Source: BusinessWorld Online Edition
THE Bureau of Customs (BoC) will investigate the disposal of substandard steel angle bars, after the Federation of Philippine Industries (FPI) claimed possible irregularities in the process that may result in the seized bars leaking onto the market.
“The question on whether there had been irregularities on the destruction of the angle bars will be investigated. We assure the public that proper procedures will be followed. Should there be any irregularities found, those involved will be dealt with severely,” a statement quoted lawyer Mandy Therese M. Anderson, Chief of Staff of the Office of the Commissioner and BoC Spokesperson, as saying.
In a text message reply yesterday, Ms. Anderson said that the angle bars did not pass the Trade department’s product standards which led to the seizure of the goods.
“Department of Trade and Industry (DTI) found the Philippines Standards marks fake, and the angle bars substandard, hence the DTI recommended destruction,” she said.
Imported steel angle bars must pass the Philippine National Standards (PNS) 657:2008 under the DTI-Bureau of Product Standards Mandatory Product Certification, before they are released from the Customs zone.
DTI poster listing the quality marks for angle bars. -- DTI
FPI Chairperson Jesus L. Arranza -- who raised the issue last Friday -- noted that some seized goods which were found to be substandard, leak out of Customs custody through public auctions, despite reports of their proper disposal.
He said that the destruction process must be secured, to prohibit the substandard goods from entering the market, as it would make buildings using the said bars vulnerable to natural disasters.
“Our point is when it is substandard, it should be destroyed.
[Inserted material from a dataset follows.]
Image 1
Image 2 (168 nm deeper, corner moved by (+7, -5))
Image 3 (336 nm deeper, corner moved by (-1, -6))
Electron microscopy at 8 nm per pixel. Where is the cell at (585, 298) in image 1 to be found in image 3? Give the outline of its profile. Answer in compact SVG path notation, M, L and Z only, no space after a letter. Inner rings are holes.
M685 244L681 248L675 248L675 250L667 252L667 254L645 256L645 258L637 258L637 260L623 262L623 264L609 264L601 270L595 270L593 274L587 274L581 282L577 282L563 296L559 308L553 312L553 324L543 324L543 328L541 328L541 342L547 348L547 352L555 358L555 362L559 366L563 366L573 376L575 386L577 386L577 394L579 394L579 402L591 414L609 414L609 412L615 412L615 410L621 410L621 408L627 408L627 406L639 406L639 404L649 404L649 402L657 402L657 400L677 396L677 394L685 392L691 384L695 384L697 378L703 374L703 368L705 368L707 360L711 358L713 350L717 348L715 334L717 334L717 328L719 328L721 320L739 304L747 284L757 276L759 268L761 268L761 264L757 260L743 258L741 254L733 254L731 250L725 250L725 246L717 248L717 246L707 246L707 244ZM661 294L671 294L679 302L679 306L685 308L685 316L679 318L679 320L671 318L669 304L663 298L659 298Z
Otherwise, it will find its way to the market. If you don’t destroy [it], then you’re putting [people] at risk,” said Mr. Arranza in a phone interview yesterday.
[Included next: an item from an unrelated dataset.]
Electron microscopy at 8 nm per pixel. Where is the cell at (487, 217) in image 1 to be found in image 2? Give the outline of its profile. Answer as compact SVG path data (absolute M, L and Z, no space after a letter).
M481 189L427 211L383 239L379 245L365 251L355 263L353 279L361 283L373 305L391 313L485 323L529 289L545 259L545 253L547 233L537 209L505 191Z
FPI, together with the Steel Angles, Shapes and Sections Manufacturers of the Philippines, Inc. (SASSMAPI) earlier requested Commissioner Nicanor E. Faeldon to investigate public auctions, to ensure that the steel angle bars were cut into non-commercial lengths, before proceeding with their auction.
Meanwhile according to Ms. Anderson, despite initial reports finding no such irregularities, the Customs Intelligence and Investigation Service has been ordered to continue investigating.
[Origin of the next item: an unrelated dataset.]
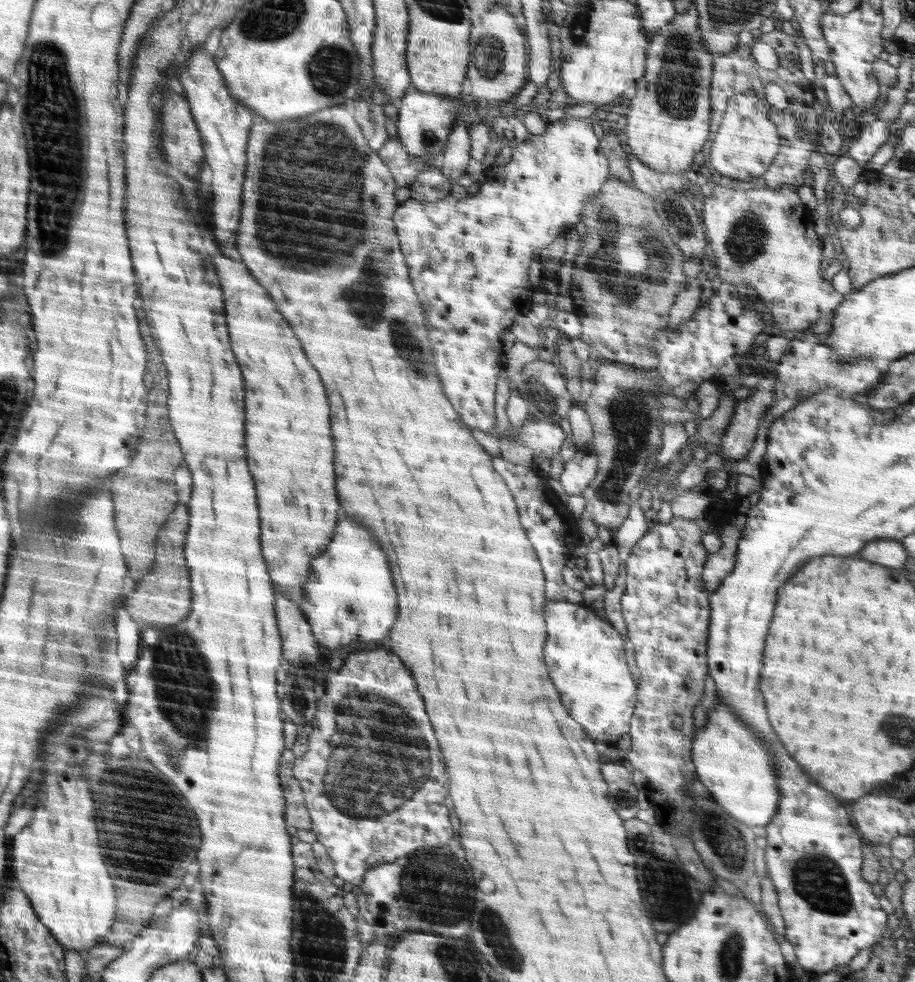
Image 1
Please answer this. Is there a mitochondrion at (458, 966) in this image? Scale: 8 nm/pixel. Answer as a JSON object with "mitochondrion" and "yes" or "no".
{"mitochondrion":"yes"}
Lawyer Oscar Villalva, acting chief of the Auction and Cargo Disposal Division (ACDD) said that the bureau has sent notices of destruction to the DTI and the Commission on Audit, as well as the SASSMAPI.
In the statement, the ACDD said that “they cannot delay the destruction of the angle bars if other external entities remain unresponsive to the notices they sent.”
“The scrap metals also took a longer time to undergo destruction because acetylene was used instead of cutting machines,” it added, defending the bureau’s destruction procedure.